PASSAGE SHOWN:
▬▬▬▬▬▬▬▬▬▬

As single people, we often put conditions on our happiness.
We say, "When I get married, then I'll be happy" or "When I have children, then I'll be happy," or "When I have a nice family, a comfortable home, and a fulfilling, high-paying job, then I'll be happy."
We make the absence of loneliness one of the conditions of our happiness too. We assume that we can't be happy until everything is perfect in our life, which means no more loneliness.
But there's a danger for single people when we put conditions on our happiness. We slip into the trap of postponing our life.
The Ugly Truth About LonelinessMarriage doesn't guarantee an end to loneliness. Millions of married people are lonely too, still looking for a level of understanding and acceptance their spouse doesn't give them.
The ugly truth is that loneliness is an inescapable part of the human condition, as even Jesus found out. He was the most well-adjusted person who ever lived, yet he knew times of deep loneliness too.
If you accept the truth that loneliness is unavoidable, what can you do about it?
I think you can decide how big a role you're willing to let loneliness play in your life. You can refuse to let it dominate your existence. That's a daring approach. If you take a stand that bold, you'll only be able to achieve it if you rely on the Holy Spirit for help.
None of us turns to the Holy Spirit as often as we should. We forget that he's the real presence of Christ on earth, living within us to give encouragement and guidance.
When you invite the Holy Spirit to supervise your attitude, you can become a happy person who knows occasional times of loneliness, instead of a lonely person who knows occasional times of happiness. That's not a play on words. It's a real, achievable goal.
Seeing What's at Stake
To be dominated by happiness instead of loneliness, you have to admit that the calendar is turning on you. You have to see that every day spent feeling lonely and miserable is a day you can never get back.
I wish I had understood that in my 20s and 30s. Now, as I head toward 60, I realize that every moment is precious. Once they're gone, they're gone. You can't allow Satan to steal them from you through the temptation of loneliness.

▬▬▬▬▬▬▬▬▬▬

DATA SEGMENT:
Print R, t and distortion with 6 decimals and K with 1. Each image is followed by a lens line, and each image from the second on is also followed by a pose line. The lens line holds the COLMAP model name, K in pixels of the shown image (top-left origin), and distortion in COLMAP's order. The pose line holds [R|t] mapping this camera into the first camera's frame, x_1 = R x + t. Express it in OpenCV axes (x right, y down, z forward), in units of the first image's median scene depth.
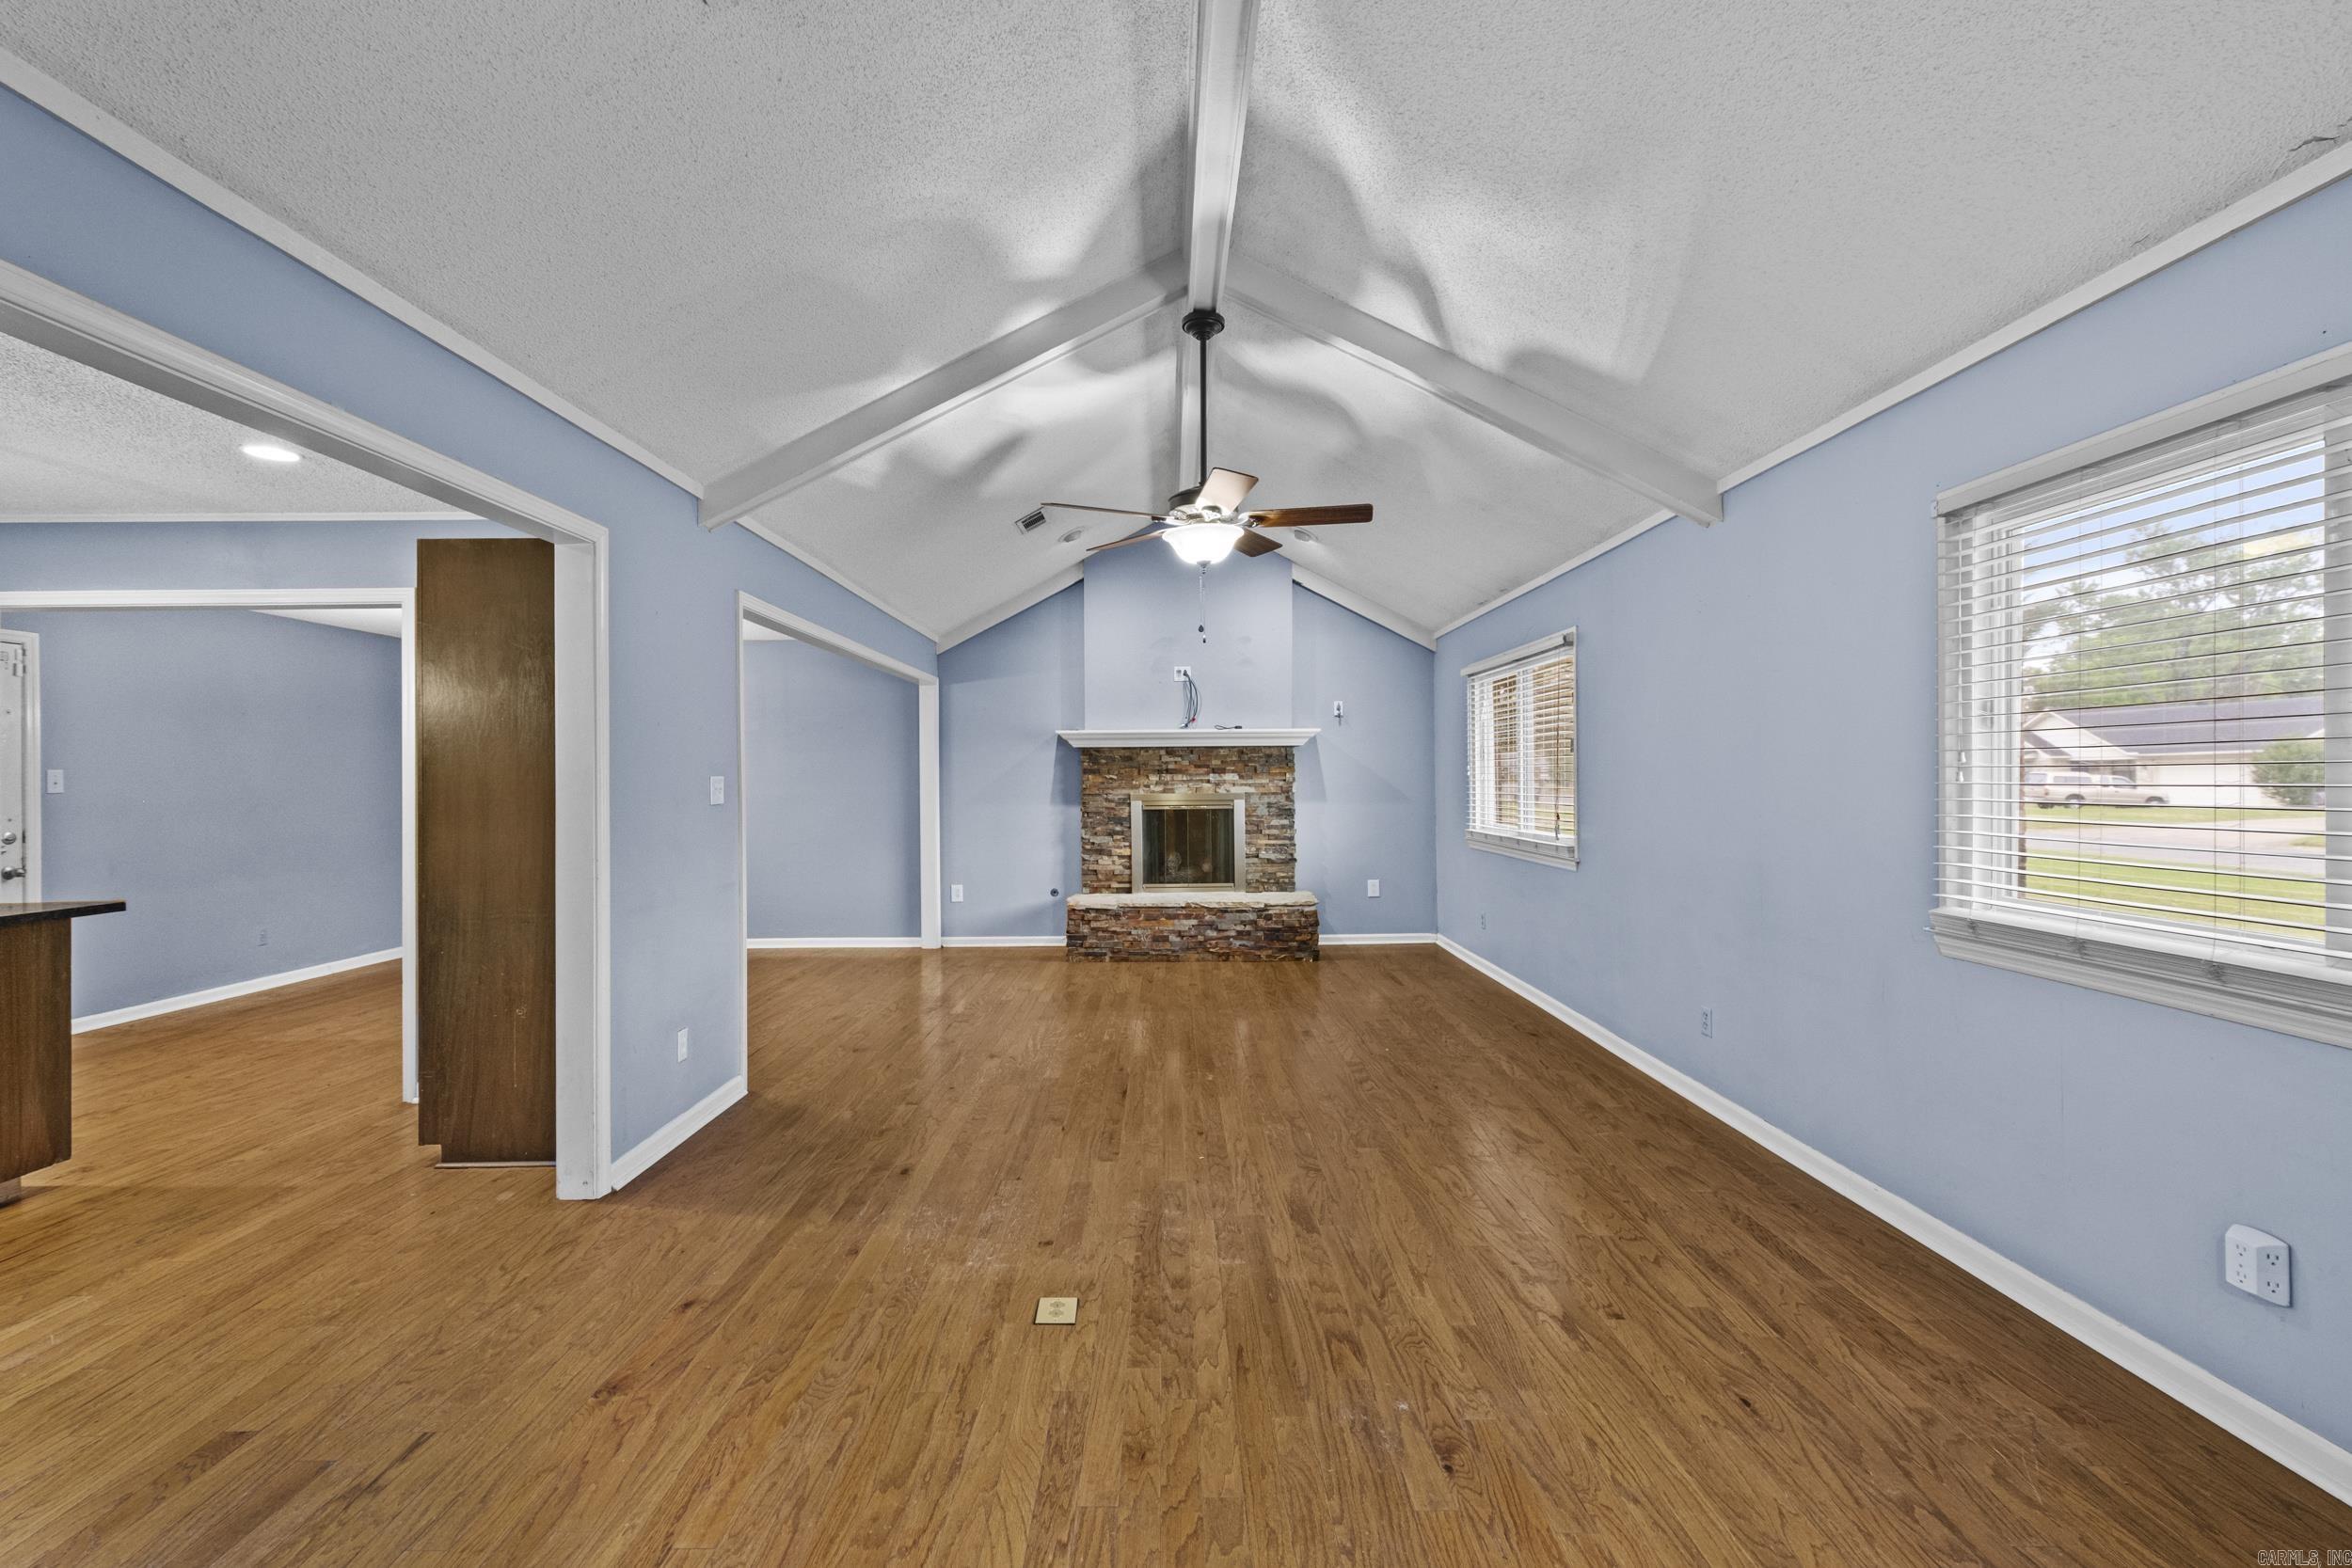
lens RADIAL K [[1026.4, 0, 1162.8], [0, 1026.4, 763.4], [0, 0, 1]] dist [0.007103, -0.000230]
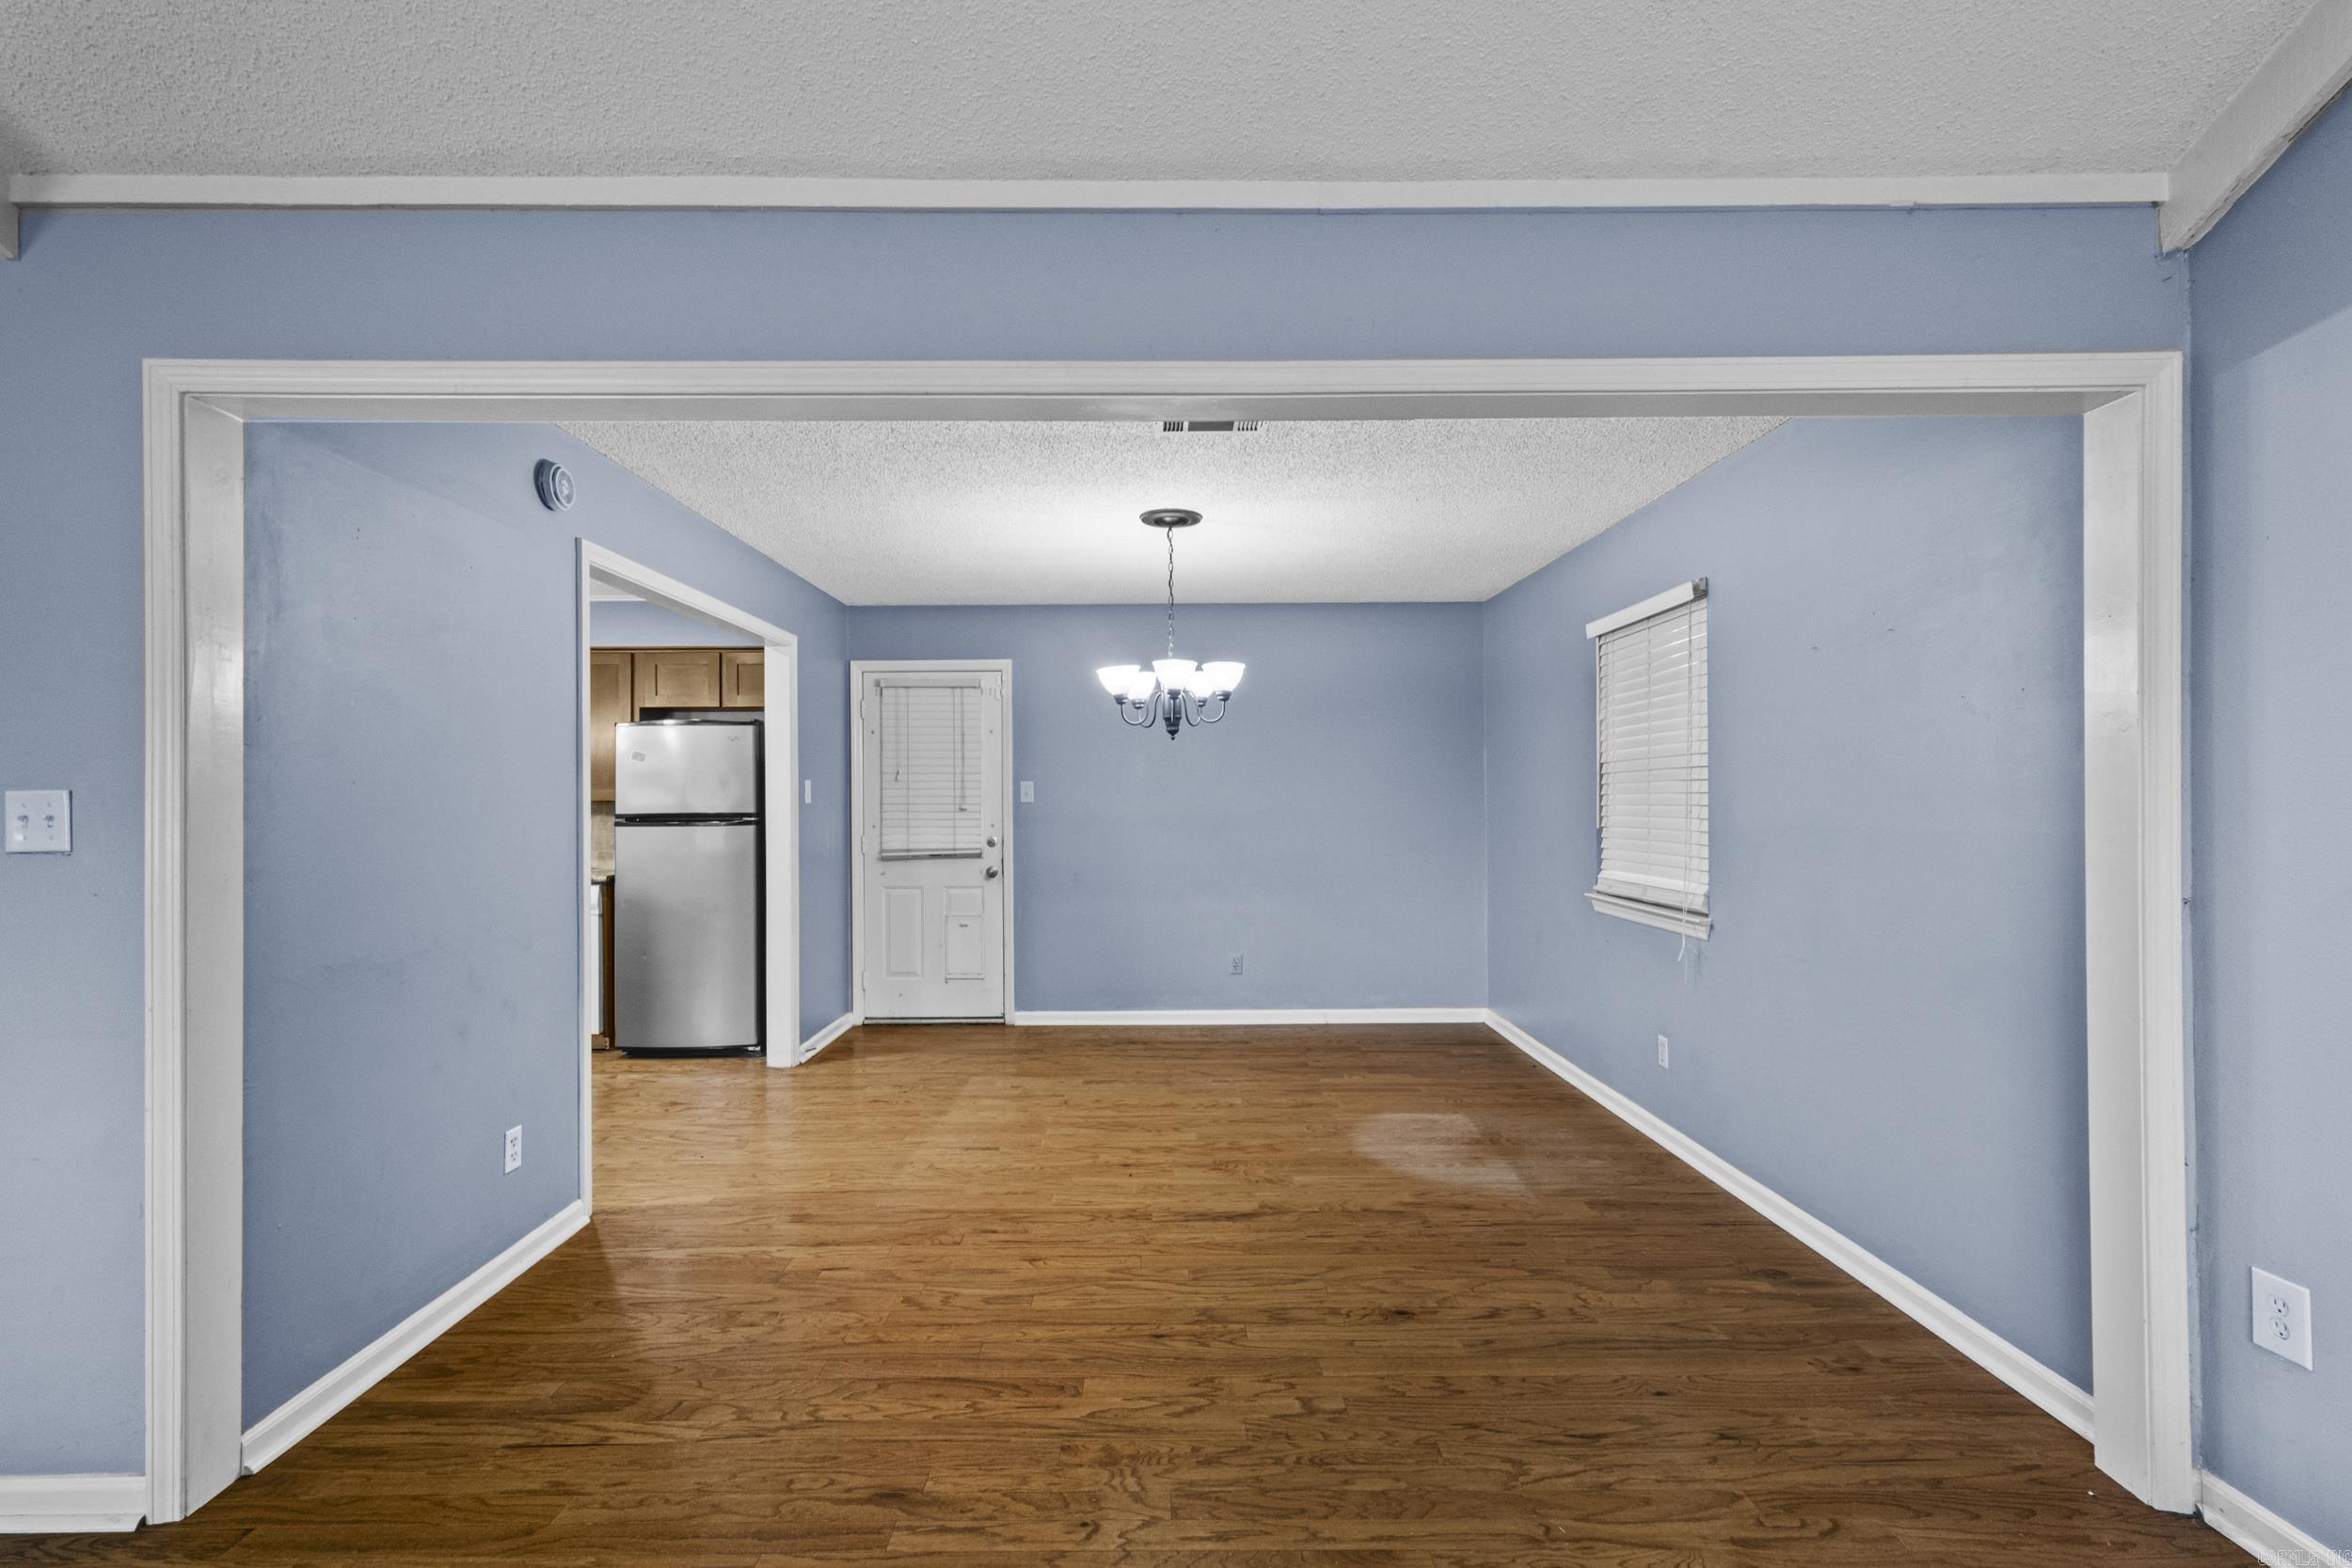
lens RADIAL K [[1026.4, 0, 1162.9], [0, 1026.4, 796.0], [0, 0, 1]] dist [0.007103, -0.000230]
pose [[-0.001785, 0.007697, -0.999969, 0.027258], [0.020491, 0.999761, 0.007658, 0.015571], [0.999788, -0.020476, -0.001942, 1.161444]]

▬▬▬▬▬▬▬▬▬▬

BRIEF A: List every statement that the passage on loneliness says single people make when they put conditions on their happiness, as quoted there.
BRIEF B: Carry on the passage on loneliness past its final sentence, writing the next part in the same voice.
The material above comes from a separate source unrelated to the passage on loneliness.

ANSWER SECTION A:
- "When I get married, then I'll be happy"
- "When I have children, then I'll be happy"
- "When I have a nice family, a comfortable home, and a fulfilling, high-paying job, then I'll be happy."

ANSWER SECTION B:
Loneliness is a temptation and not a sin, but when you give in to it and pay it undue attention, you're giving loneliness too much control.
One way to keep loneliness in check is to refuse to label yourself as a victim. When you interpret every adversity as a personal insult toward you, your pessimistic outlook becomes a self-fulfilling prophecy. Instead, recognize that bad things happen to everybody, but you make the choice whether you'll become bitter over them.
Are We Praying for the Wrong Thing?
As I look back on my own life, I see now that I spent many years praying for the wrong thing. Instead of praying for a spouse and a happy marriage, I should have been asking God for courage. That's what I needed. That's what all singles need.
We need courage to overcome our fear of rejection. We need courage to reach out to other people. And most importantly, we need courage to recognize that we do have the choice to assign loneliness to a minor, infrequent role in our life.
Today, I'm a happy person who knows occasional times of loneliness. Loneliness doesn't rule my life as it once did. I wish I could take credit for this turnaround, but the heavy lifting was done by the Holy Spirit.
Our happiness and confidence are directly proportional to the degree that we singles surrender our life to God. When you do that, you can know joy and contentment, limiting loneliness to the insignificant role it deserves.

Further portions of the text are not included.